Les lèvres se mordent, devant le rappel de la tempête. Il ne veut pas penser au vacarme, à la peur, à tous ces gens entassés dans le bâtiment. Il a réussi à mettre une muraille entre lui et l'agitation, à se réfugier dans le sommeil et les rêves, mais il sait que ce n'était qu'un répit de quelques heures.

« Dans les dortoirs. Y'avait trop de monde, c'était trop compliqué de te chercher. » Il aurait pu, il le sait, et il y a pensé. Mais devant la détresse de la marée humaine, Kay s'est juste réfugié en lui-même, comme il a tendance à le faire quand ça ne va pas. « T'étais à l'abri aussi, hein ? » Une question un peu bête, sans doute, puisque Leary est bel et bien vivant devant lui. Mais il s'en veut un peu de ne pas avoir cherché son meilleur ami. Et s'il s'était passé quelque chose ? Et si Leary avait été coincé là, dehors, et que Kay avait juste été trop sûr que tout allait bien alors que ce n'était pas le cas ? Non, il n'a pas envie de songer à ça. Leary va bien, et de ce qu'il a entendu, il n'y a aucune victime parmi eux. Juste des dégâts matériels.
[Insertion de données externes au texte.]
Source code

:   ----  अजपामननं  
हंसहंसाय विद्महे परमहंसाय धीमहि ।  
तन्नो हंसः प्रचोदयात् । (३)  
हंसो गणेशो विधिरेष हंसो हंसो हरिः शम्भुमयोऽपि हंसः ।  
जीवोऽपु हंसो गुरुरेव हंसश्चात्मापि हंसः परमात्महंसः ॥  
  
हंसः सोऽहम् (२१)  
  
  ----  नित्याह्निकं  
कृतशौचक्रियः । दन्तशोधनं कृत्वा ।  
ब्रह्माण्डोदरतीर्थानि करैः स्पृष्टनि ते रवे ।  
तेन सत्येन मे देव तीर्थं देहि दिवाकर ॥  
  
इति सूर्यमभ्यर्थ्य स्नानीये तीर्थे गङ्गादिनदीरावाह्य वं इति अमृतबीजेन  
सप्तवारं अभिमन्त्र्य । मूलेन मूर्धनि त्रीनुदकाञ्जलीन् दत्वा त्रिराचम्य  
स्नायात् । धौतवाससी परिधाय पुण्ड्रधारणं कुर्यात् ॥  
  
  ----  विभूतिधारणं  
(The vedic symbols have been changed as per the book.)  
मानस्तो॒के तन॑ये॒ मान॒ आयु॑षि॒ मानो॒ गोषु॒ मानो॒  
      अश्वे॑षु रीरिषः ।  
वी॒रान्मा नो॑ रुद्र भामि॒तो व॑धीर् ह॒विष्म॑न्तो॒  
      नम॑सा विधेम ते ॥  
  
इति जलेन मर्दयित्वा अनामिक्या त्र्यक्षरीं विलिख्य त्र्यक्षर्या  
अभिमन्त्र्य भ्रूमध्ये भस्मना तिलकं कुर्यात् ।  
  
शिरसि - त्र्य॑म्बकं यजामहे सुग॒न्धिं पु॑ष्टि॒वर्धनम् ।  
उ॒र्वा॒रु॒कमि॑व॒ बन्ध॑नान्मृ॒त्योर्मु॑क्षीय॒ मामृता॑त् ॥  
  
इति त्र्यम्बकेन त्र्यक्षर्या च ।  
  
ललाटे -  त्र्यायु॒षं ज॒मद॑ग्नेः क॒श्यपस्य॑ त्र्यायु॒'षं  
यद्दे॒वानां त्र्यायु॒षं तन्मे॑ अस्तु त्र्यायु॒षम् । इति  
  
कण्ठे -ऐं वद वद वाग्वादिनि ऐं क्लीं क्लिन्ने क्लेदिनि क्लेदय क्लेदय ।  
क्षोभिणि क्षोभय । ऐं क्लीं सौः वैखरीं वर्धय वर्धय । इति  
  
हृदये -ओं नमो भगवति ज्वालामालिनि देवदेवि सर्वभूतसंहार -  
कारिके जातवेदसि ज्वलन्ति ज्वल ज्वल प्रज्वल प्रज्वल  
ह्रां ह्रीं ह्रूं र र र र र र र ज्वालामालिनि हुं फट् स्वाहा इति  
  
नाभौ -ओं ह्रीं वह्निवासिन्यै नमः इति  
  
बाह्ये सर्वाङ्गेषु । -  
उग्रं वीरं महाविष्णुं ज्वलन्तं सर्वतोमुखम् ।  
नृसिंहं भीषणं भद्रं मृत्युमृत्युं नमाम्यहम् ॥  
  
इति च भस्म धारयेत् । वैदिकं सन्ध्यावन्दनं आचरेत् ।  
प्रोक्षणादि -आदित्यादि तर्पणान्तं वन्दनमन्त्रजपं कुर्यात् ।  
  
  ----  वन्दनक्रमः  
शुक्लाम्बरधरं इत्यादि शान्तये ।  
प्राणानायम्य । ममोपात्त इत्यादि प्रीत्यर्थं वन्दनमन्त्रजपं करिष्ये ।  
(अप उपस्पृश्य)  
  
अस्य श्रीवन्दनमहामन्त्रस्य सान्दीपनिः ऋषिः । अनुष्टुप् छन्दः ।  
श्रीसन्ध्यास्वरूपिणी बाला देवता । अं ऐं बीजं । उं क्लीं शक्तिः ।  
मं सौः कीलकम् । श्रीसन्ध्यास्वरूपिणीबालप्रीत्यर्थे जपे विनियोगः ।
Il faudra que les experts évaluent tout, la stabilité des bâtiments, des barrières, mais Kay sait déjà que les plus gros dégâts ont été faits à leurs cultures.

Et puis, y'a la pensée qui s'engouffre, celle à laquelle Kay n'a pas songé, tout dans sa bulle qu'il était, ces deux jours de cauchemar. L'étendue des dégâts. Sont-ils les seuls à avoir été touchés ? Et les cents, alors, qu'en est-il d'eux ? Et les terriens, les Naoris, Meeka, l'ont-ils vécu, ce cyclone ?
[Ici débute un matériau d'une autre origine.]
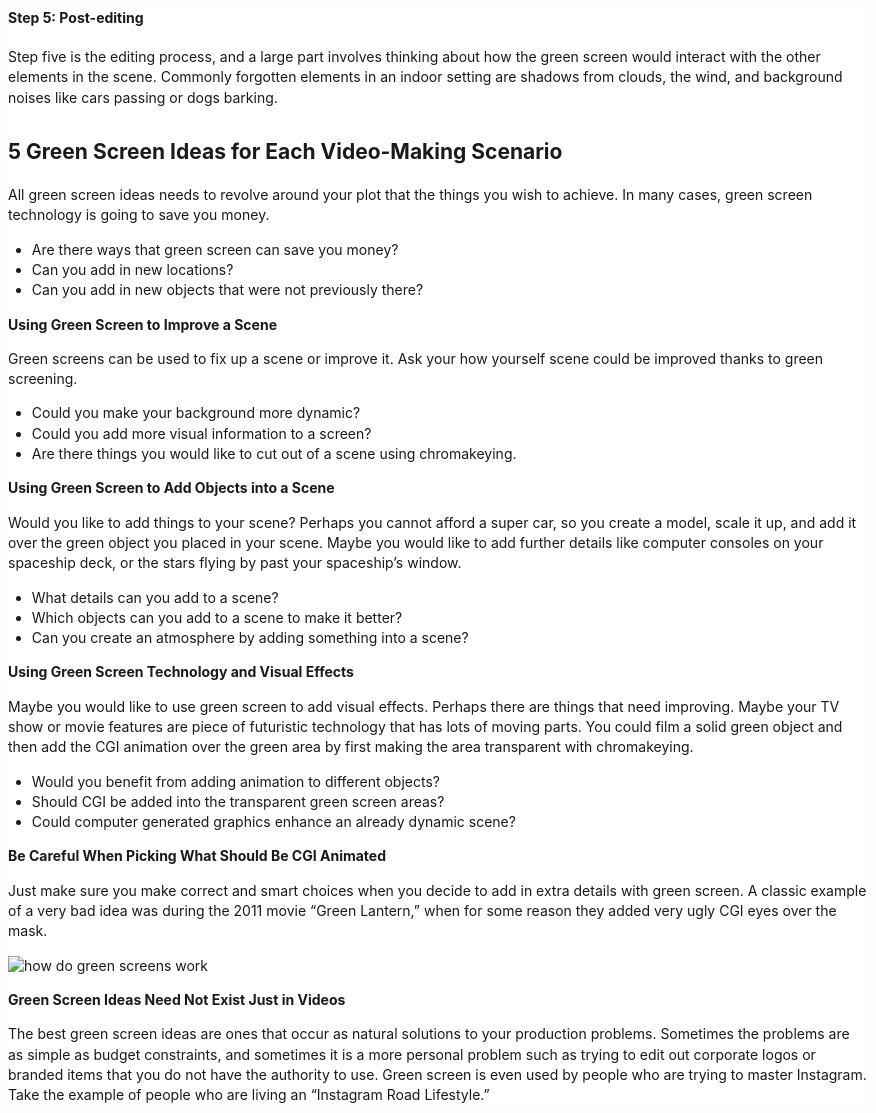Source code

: 
#### Step 5: Post-editing

Step five is the editing process, and a large part involves thinking about how the green screen would interact with the other elements in the scene. Commonly forgotten elements in an indoor setting are shadows from clouds, the wind, and background noises like cars passing or dogs barking.

## 5 Green Screen Ideas for Each Video-Making Scenario

All green screen ideas needs to revolve around your plot that the things you wish to achieve. In many cases, green screen technology is going to save you money.

* Are there ways that green screen can save you money?
* Can you add in new locations?
* Can you add in new objects that were not previously there?

**Using Green Screen to Improve a Scene**

Green screens can be used to fix up a scene or improve it. Ask your how yourself scene could be improved thanks to green screening.

* Could you make your background more dynamic?
* Could you add more visual information to a screen?
* Are there things you would like to cut out of a scene using chromakeying.

**Using Green Screen to Add Objects into a Scene**

Would you like to add things to your scene? Perhaps you cannot afford a super car, so you create a model, scale it up, and add it over the green object you placed in your scene. Maybe you would like to add further details like computer consoles on your spaceship deck, or the stars flying by past your spaceship’s window.

* What details can you add to a scene?
* Which objects can you add to a scene to make it better?
* Can you create an atmosphere by adding something into a scene?

**Using Green Screen Technology and Visual Effects**

Maybe you would like to use green screen to add visual effects. Perhaps there are things that need improving. Maybe your TV show or movie features are piece of futuristic technology that has lots of moving parts. You could film a solid green object and then add the CGI animation over the green area by first making the area transparent with chromakeying.

* Would you benefit from adding animation to different objects?
* Should CGI be added into the transparent green screen areas?
* Could computer generated graphics enhance an already dynamic scene?

**Be Careful When Picking What Should Be CGI Animated**

Just make sure you make correct and smart choices when you decide to add in extra details with green screen. A classic example of a very bad idea was during the 2011 movie “Green Lantern,” when for some reason they added very ugly CGI eyes over the mask.

![how do green screens work](https://images.wondershare.com/filmora/article-images/green-screen-ideas-masks.jpg)

**Green Screen Ideas Need Not Exist Just in Videos**

The best green screen ideas are ones that occur as natural solutions to your production problems. Sometimes the problems are as simple as budget constraints, and sometimes it is a more personal problem such as trying to edit out corporate logos or branded items that you do not have the authority to use. Green screen is even used by people who are trying to master Instagram. Take the example of people who are living an “Instagram Road Lifestyle.”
Les iris bleus se promènent sur les terres autour d'eux, suivent le regard de Leary. Kay déglutit difficilement. Tout d'un coup, sa gorge est serrée.

« Vu la violence des dégâts ici, j'ai peur que ça ne se soit propagé ailleurs. Peut-être jusqu'aux cents. » répond-t-il, inquiet. Il a des anciens élèves là-bas, Leary aussi, sûrement. Son ton se fait triste, quand il ajoute, à voix basse : « On lit tellement de choses dans les archives, mais on est jamais préparé quand ça arrive. »

Non, on est jamais préparé à la violence de la nature.